══ TEXTE PROPOSÉ ══
« La Russie affronte l’ensemble de l’Occident collectif à elle seule » : avant le défilé du 9 mai, le grand oral de Poutine
Aujourd’hui, sur la place Rouge, pour le traditionnel défilé du « Jour de la Victoire », Vladimir Poutine va se présenter comme le sauveur de la « majorité mondiale » à côté de Lula, Xi Jinping ou de son vassal Loukachenko.
Pour préparer les Russes à ce show, il a donné à la télévision un long entretien dans un pseudo-documentaire au style hollywoodien. Il y évoque sa biographie, son héritage et ses aspirations pour la Russie. Un dispositif huilé, à la Sourkov : une mise en scène à l’intérieur de la mise en scène.
Nous le traduisons.
- Auteur
- Guillaume Lancereau

En amont du défilé du 9 mai célébrant la victoire soviétique sur l’Allemagne nazie dans la « Grande Guerre patriotique », la chaîne de télévision « Russie 1 » vient de diffuser un film au titre éloquent : Russie. Kremlin. Poutine. 25 ans.
Ce film relève, on l’aura compris, de la plus pure propagande politique. Il s’agit, tout d’abord, de célébrer le quart de siècle que Vladimir Poutine vient de passer à la tête du pays, en tant que président de la Fédération de Russie (2000-2008, puis depuis 2012) et président du gouvernement (2008-2012). Par la même occasion, le film propose une relecture d’ensemble de ce parcours et de la trajectoire politique du pays, à l’aune des événements récents.
═══
**CONSIGNES DE L'EXERCICE**
A: D'après l'article sur Poutine, quelle chaîne de télévision a diffusé le film ?
B: Poursuivez l'article sur Poutine à partir de sa dernière phrase.
La liste qui suit provient d'une autre source.
══ LISTE FOURNIE ══
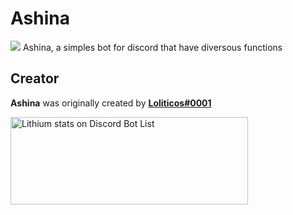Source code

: # Ashina

<img src="https://img.icons8.com/dusk/64/000000/bot.png"> Ashina, a simples bot for discord that have diversous functions

## Creator

**Ashina** was originally created by **[Loliticos#0001](https://github.com/Loliticos)**

<a href="https://discordbotlist.com/bots/564131346591514635">
    <img 
        width="380" 
        height="140" 
        src="https://discordbotlist.com/bots/564131346591514635/widget" 
        alt="Lithium stats on Discord Bot List">
</a>
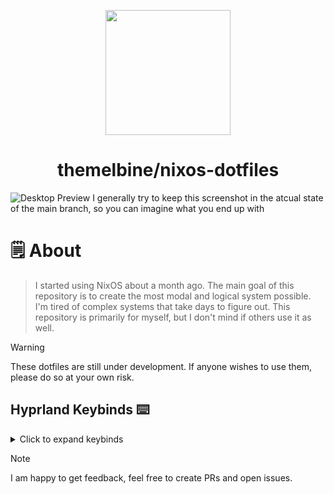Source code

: <p align="center">
<img src="https://i.ibb.co/pJbn0Xz/output-onlinepngtools-1.png" width="200" >
</p>
<h1 align="center">themelbine/nixos-dotfiles</h1>

<img src="" alt="Desktop Preview" >
I generally try to keep this screenshot in the atcual state of the main branch, so you can imagine what you end up with 


# 🗒 About

>I started using NixOS about a month ago. The main goal of this repository is to create the most modal and logical system possible. I'm tired of complex systems that take days to figure out. This repository is primarily for myself, but I don't mind if others use it as well.

> [!Warning]  
> These dotfiles are still under development. If anyone wishes to use them, please do so at your own risk.


## Hyprland Keybinds ⌨️
<details>
<summary>Click to expand keybinds</summary>

  
> 💡 **Tip**  
> `SUPER = WIN`  
> This can be changed in the Hyprland settings.



### General Bindings
> - **Launch Kitty Terminal**: `SUPER + Return`
> - **Close Active Window**: `SUPER + Q`
> - **Exit Hyprland**: `SUPER + M`
> - **Fullscreen Active Window**: `SUPER + F`
> - **Launch Rofi**: `SUPER + D`
> - **Toggle Pseudotile Mode**: `SUPER + P`
> - **Toggle Split Mode**: `SUPER + T`

### Vim-like Navigation Bindings
> - **Move Focus**: `SUPER + h/j/k/l`
> - **Move Window**: `SUPER + SHIFT + h/j/k/l`
> - **Resize Window**: `SUPER + CTRL + h/j/k/l`

### Workspace Management
> - **Switch to Workspace [1-10]**: `SUPER + [1-0]`
> - **Move Active Window to Workspace [1-10] Silently**: `SUPER + SHIFT + [1-0]`

### Screenshots and Screen Recording
> - **Screenshot Entire Screen**: `Print`
> - **Screenshot Area**: `SUPER + SHIFT + S`
> - **Toggle Screen Recording**: `SUPER + SHIFT + R`

### Mouse Bindings
> - **Move Window with Drag**: `SUPER + Left Mouse Button`
> - **Resize Window with Drag**: `SUPER + Right Mouse Button`
</details>

> [!NOTE]
> I am happy to get feedback, feel free to create PRs and open issues.
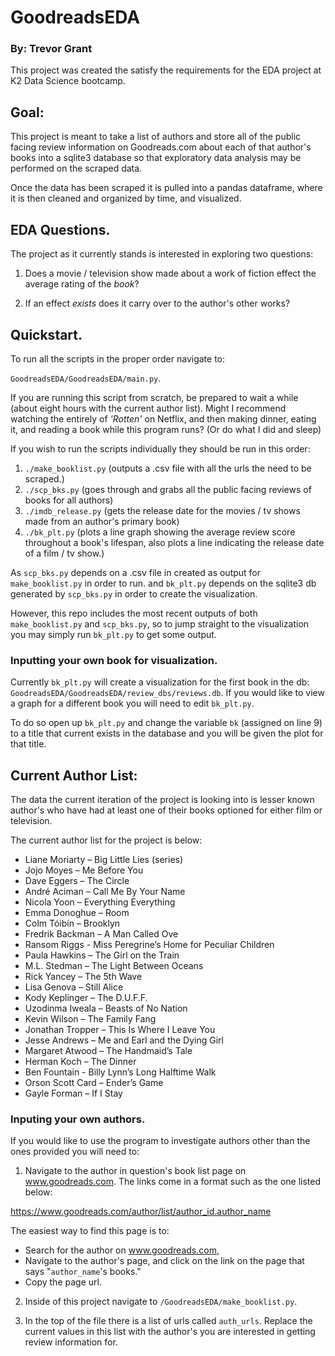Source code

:# GoodreadsEDA
### By: Trevor Grant

This project was created the satisfy the requirements for the EDA project
at K2 Data Science bootcamp.

## Goal:

This project is meant to take a list of authors and store all of the public
facing review information on Goodreads.com about each of that author's books into
a sqlite3 database so that exploratory data analysis may be performed on the
scraped data.

Once the data has been scraped it is pulled into a pandas dataframe, where it
is then cleaned and organized by time, and visualized.

## EDA Questions.

The project as it currently stands is interested in exploring two questions:

1. Does a movie / television show made about a work of fiction effect the average
rating of the <em>book</em>?

2. If an effect <em>exists</em> does it carry over to the author's other works?


## Quickstart.

To run all the scripts in the proper order navigate to:

`GoodreadsEDA/GoodreadsEDA/main.py`.

If you are running this script from scratch, be prepared to wait a while
(about eight hours with the current author list). Might I recommend watching
the entirely of <em>'Rotten'</em> on Netflix, and then making dinner, eating it,
and reading a book while this program runs? (Or do what I did and sleep)

If you wish to run the scripts individually they should be run in this order:

1. `./make_booklist.py` (outputs a .csv file with all the urls the need to be scraped.)
2. `./scp_bks.py` (goes through and grabs all the public facing reviews of books for all authors)
3.  `./imdb_release.py` (gets the release date for the movies / tv shows made from an author's primary book)
4. `./bk_plt.py` (plots a line graph showing the average review score throughout a book's lifespan, also plots a line indicating the release date of a film / tv show.)

As `scp_bks.py` depends on a .csv file in created as output for `make_booklist.py`
in order to run. and `bk_plt.py` depends on the sqlite3 db generated by `scp_bks.py`
in order to create the visualization.

However, this repo includes the most recent outputs of both `make_booklist.py`
and `scp_bks.py`, so to jump straight to the visualization you may simply run
`bk_plt.py` to get some output.

### Inputting your own book for visualization.

Currently `bk_plt.py` will create a visualization for the first book in the db:
`GoodreadsEDA/GoodreadsEDA/review_dbs/reviews.db`. If you would like to view a
graph for a different book you will need to edit `bk_plt.py`.

To do so open up `bk_plt.py` and change the variable `bk` (assigned on line 9) to
a title that current exists in the database and you will be given the plot for
that title.


## Current Author List:

The data the current iteration of the project is looking into is lesser known
author's who have had at least one of their books optioned for either film or
television.

The current author list for the project is below:

* Liane Moriarty – Big Little Lies (series)
* Jojo Moyes – Me Before You
* Dave Eggers – The Circle
* André Aciman – Call Me By Your Name
* Nicola Yoon – Everything Everything
* Emma Donoghue – Room
* Colm Tóibín – Brooklyn
* Fredrik Backman – A Man Called Ove
* Ransom Riggs - Miss Peregrine’s Home for Peculiar Children
* Paula Hawkins – The Girl on the Train
* M.L. Stedman – The Light Between Oceans
* Rick Yancey – The 5th Wave
* Lisa Genova – Still Alice
* Kody Keplinger – The D.U.F.F.
* Uzodinma Iweala – Beasts of No Nation
* Kevin Wilson – The Family Fang
* Jonathan Tropper – This Is Where I Leave You
* Jesse Andrews – Me and Earl and the Dying Girl
* Margaret Atwood – The Handmaid’s Tale
* Herman Koch – The Dinner
* Ben Fountain - Billy Lynn’s Long Halftime Walk
* Orson Scott Card – Ender’s Game
* Gayle Forman – If I Stay

### Inputing your own authors.

If you would like to use the program to investigate authors other than the ones
provided you will need to:

1. Navigate to the author in question's book list page on
www.goodreads.com. The links come in a format such as the one listed below:

https://www.goodreads.com/author/list/author_id.author_name

  The easiest way to find this page is to:
  - Search for the author on www.goodreads.com,
  - Navigate to the author's page, and click on the link on the page that says
  "`author_name`'s books."
  - Copy the page url.

2. Inside of this project navigate to `/GoodreadsEDA/make_booklist.py`.

3. In the top of the file there is a list of urls called `auth_urls`. Replace
the current values in this list with the author's you are interested in getting
review information for.
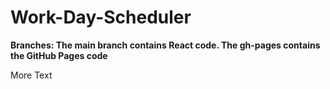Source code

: # Work-Day-Scheduler
__Branches: The main branch contains React code. The gh-pages contains the GitHub Pages code__

More Text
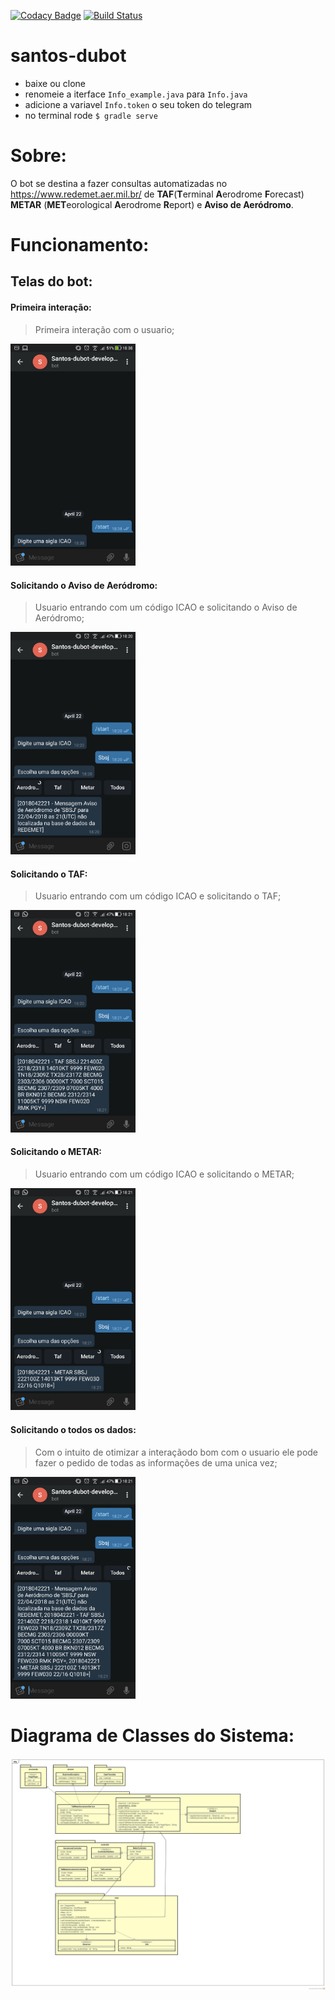 [![Codacy Badge](https://api.codacy.com/project/badge/Grade/ff7ef076304e4d20941e28f022207eae)](https://app.codacy.com/app/alexNeto/santos-dubot?utm_source=github.com&utm_medium=referral&utm_content=alexNeto/santos-dubot&utm_campaign=badger)
[![Build Status](https://travis-ci.org/alexNeto/santos-dubot.svg?branch=master)](https://travis-ci.org/alexNeto/santos-dubot)


# santos-dubot

* baixe ou clone
* renomeie a iterface `Info_example.java` para `Info.java`
* adicione a variavel `Info.token` o seu token do telegram
* no terminal rode `$ gradle serve`


# Sobre: 
O bot se destina a fazer consultas automatizadas no https://www.redemet.aer.mil.br/ de **TAF**(**T**erminal **A**erodrome **F**orecast) **METAR** (**MET**eorological **A**erodrome **R**eport) e **Aviso de Aeródromo**.

# Funcionamento:

## Telas do bot:

#### Primeira interação:

>Primeira interação com o usuario;

<img src="Figures/inicio.jpg" width="200">


#### Solicitando o Aviso de Aeródromo:
>Usuario entrando com um código ICAO e solicitando o Aviso de Aeródromo;

<img src="Figures/aviso.jpg" width="200">


#### Solicitando o TAF:
>Usuario entrando com um código ICAO e solicitando o TAF;

<img src="Figures/taf.jpg" width="200">

#### Solicitando o METAR:
>Usuario entrando com um código ICAO e solicitando o METAR;

<img src="Figures/metar.jpg" width="200">

#### Solicitando o todos os dados:
>Com o intuito de otimizar a interaçãodo bom com o usuario ele pode fazer o pedido de todas as informações de uma unica vez;

<img src="Figures/todos.jpg" width="200">


# Diagrama de Classes do Sistema:

![description](Figures/mvc.jpg)
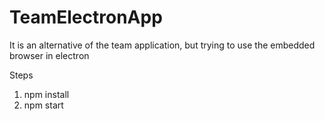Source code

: # TeamElectronApp

It is an alternative of the team application, but trying to use the embedded browser in electron 

Steps
1. npm install
2. npm start
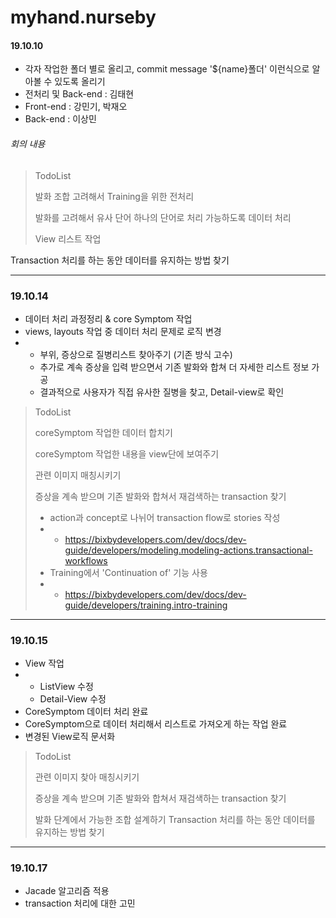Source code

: # myhand.nurseby

#### 19.10.10

- 각자 작업한 폴더 별로 올리고, commit message '${name}폴더' 이런식으로 알아볼 수 있도록 올리기
- 전처리 및 Back-end : 김태현
- Front-end : 강민기, 박재오
- Back-end : 이상민

###### 회의 내용

> TodoList
>
> 발화 조합 고려해서 Training을 위한 전처리
>
> 발화를 고려해서 유사 단어 하나의 단어로 처리 가능하도록 데이터 처리
>
> View 리스트 작업
>
Transaction 처리를 하는 동안 데이터를 유지하는 방법 찾기

---

### 19.10.14

- 데이터 처리 과정정리 & core Symptom 작업
- views, layouts 작업 중 데이터 처리 문제로 로직 변경
- - 부위, 증상으로 질병리스트 찾아주기 (기존 방식 고수)
  - 추가로 계속 증상을 입력 받으면서 기존 발화와 합쳐 더 자세한 리스트 정보 가공
  - 결과적으로 사용자가 직접 유사한 질병을 찾고, Detail-view로 확인

>TodoList
>
>coreSymptom 작업한 데이터 합치기
>
>coreSymptom 작업한 내용을 view단에 보여주기
>
>관련 이미지 매칭시키기
>
>증상을 계속 받으며 기존 발화와 합쳐서 재검색하는 transaction 찾기
>
>- action과 concept로 나뉘어 transaction flow로 stories 작성
>- -  https://bixbydevelopers.com/dev/docs/dev-guide/developers/modeling.modeling-actions.transactional-workflows 
>- Training에서 'Continuation of' 기능 사용
>- -  https://bixbydevelopers.com/dev/docs/dev-guide/developers/training.intro-training 

---

### 19.10.15

- View 작업
- - ListView 수정
  - Detail-View 수정
- CoreSymptom 데이터 처리 완료
- CoreSymptom으로 데이터 처리해서 리스트로 가져오게 하는 작업 완료
- 변경된 View로직 문서화

>TodoList
>
>관련 이미지 찾아 매칭시키기
>
>증상을 계속 받으며 기존 발화와 합쳐서 재검색하는 transaction 찾기
>
>발화 단계에서 가능한 조합 설계하기
>Transaction 처리를 하는 동안 데이터를 유지하는 방법 찾기

---

### 19.10.17

- Jacade 알고리즘 적용
- transaction 처리에 대한 고민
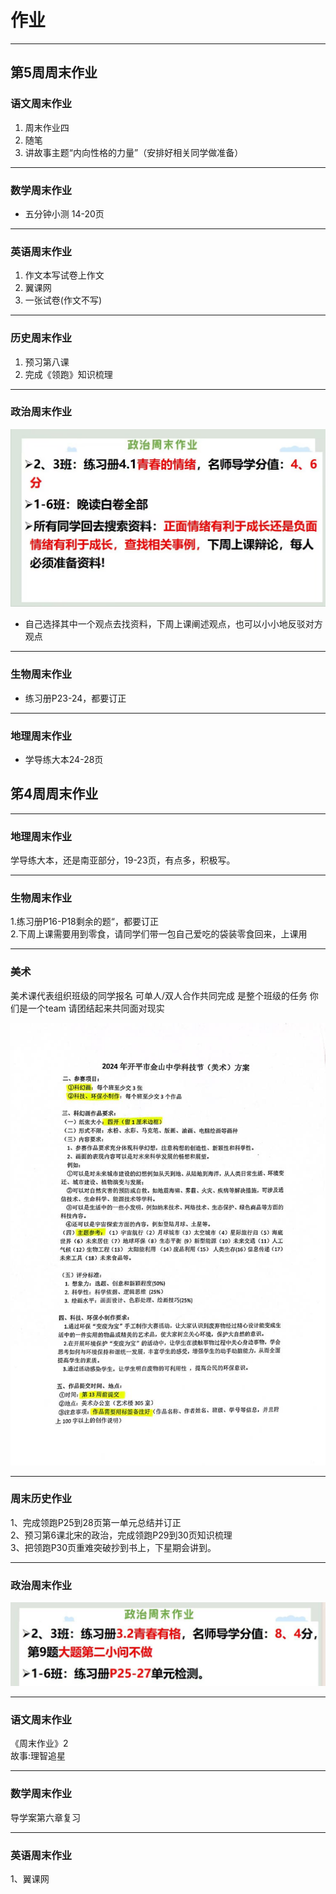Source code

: <h1>作业</h1>

<hr>

## 第5周周末作业 ##  
  
### 语文周末作业 ###
1. 周末作业四  
2. 随笔  
3. 讲故事主题“内向性格的力量”（安排好相关同学做准备）

<hr>

### 数学周末作业 ###
* 五分钟小测 14-20页

<hr>

### 英语周末作业 ###
1. 作文本写试卷上作文  
2. 翼课网  
3. 一张试卷(作文不写)

<hr>

### 历史周末作业 ###
1. 预习第八课  
2. 完成《领跑》知识梳理

<hr>

### 政治周末作业 ###
![政治作业](_image/5p.jpg)  
* 自己选择其中一个观点去找资料，下周上课阐述观点，也可以小小地反驳对方观点

<hr>

### 生物周末作业 ###
* 练习册P23-24，都要订正

<hr>

### 地理周末作业 ###
* 学导练大本24-28页


## 笫4周周末作业 ##

<hr>

### 地理周末作业 ###

学导练大本，还是南亚部分，19-23页，有点多，积极写。 

<hr>

### 生物周末作业 ###

1.练习册P16-P18剩余的题“，都要订正  
2.下周上课需要用到零食，请同学们带一包自己爱吃的袋装零食回来，上课用

<hr>

### 美术 ###

美术课代表组织班级的同学报名 可单人/双人合作共同完成 是整个班级的任务 你们是一个team 请团结起来共同面对现实

![美术](_image/4a.jpg)

<hr>

### 周末历史作业 ###

1、完成领跑P25到28页第一单元总结并订正  
2、预习第6课北宋的政治，完成领跑P29到30页知识梳理  
3、把领跑P30页重难突破抄到书上，下星期会讲到。

<hr>

### 政治周末作业 ###

![政治图片](_image/4p.jpg)

<hr>

### 语文周末作业 ###

《周末作业》2  
故事:理智追星

<hr>

### 数学周末作业 ###

导学案第六章复习

<hr>

### 英语周末作业 ###

1、翼课网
═══
**CORRIGÉ DE L'EXERCICE**
A: La chaîne « Russie 1 ».

B:
Si l’essentiel du « documentaire » se compose d’images d’archives (discours de Vladimir Poutine, triomphe des pro-Russes en Crimée, offices religieux dans l’armée russe, discours de dirigeants occidentaux supposément hostiles à la Russie, etc.), un bon quart consiste en un long entretien mené au printemps 2025 avec le président russe par le journaliste Pavel Zarubin, dont nous avons déjà publié des extraits relatifs aux perspectives de paix en Ukraine et à la perception par Vladimir Poutine des élites politiques occidentales contemporaines.
Cet entretien est sans doute l’exposé le plus limpide de la manière dont le président russe interprète l’histoire de la Russie post-soviétique. En substance, il s’agit d’une histoire en trois temps : la Russie, sur le point de s’effondrer au sortir des années 1990, pour avoir cru aux fausses promesses de ses partenaires occidentaux, a consacré le dernier quart de siècle à relever la tête économiquement, culturellement et militairement, pour offrir aux citoyens russes un avenir radieux de stabilité et de prospérité. Poutine va même plus loin : il s’invente comme un président de l’unité, ayant réussi à empêcher les puissances hostiles de procéder au grand partage de la Russie « en quatre ou cinq parties ». Ce récit confirme surtout un point essentiel : pour rendre réel ce fantasme, Vladimir Poutine a eu besoin et aura toujours besoin de la guerre. De la Tchétchénie en Ukraine, la guerre est bien le liant qui donne du sens au récit présidentiel et l’ancre dans la réalité la plus concrète de la population.
« Dès le tout début des années 2000, il était clair que notre adversaire géopolitique se comportait de la manière la plus sournoise, disant une chose pour en faire une autre.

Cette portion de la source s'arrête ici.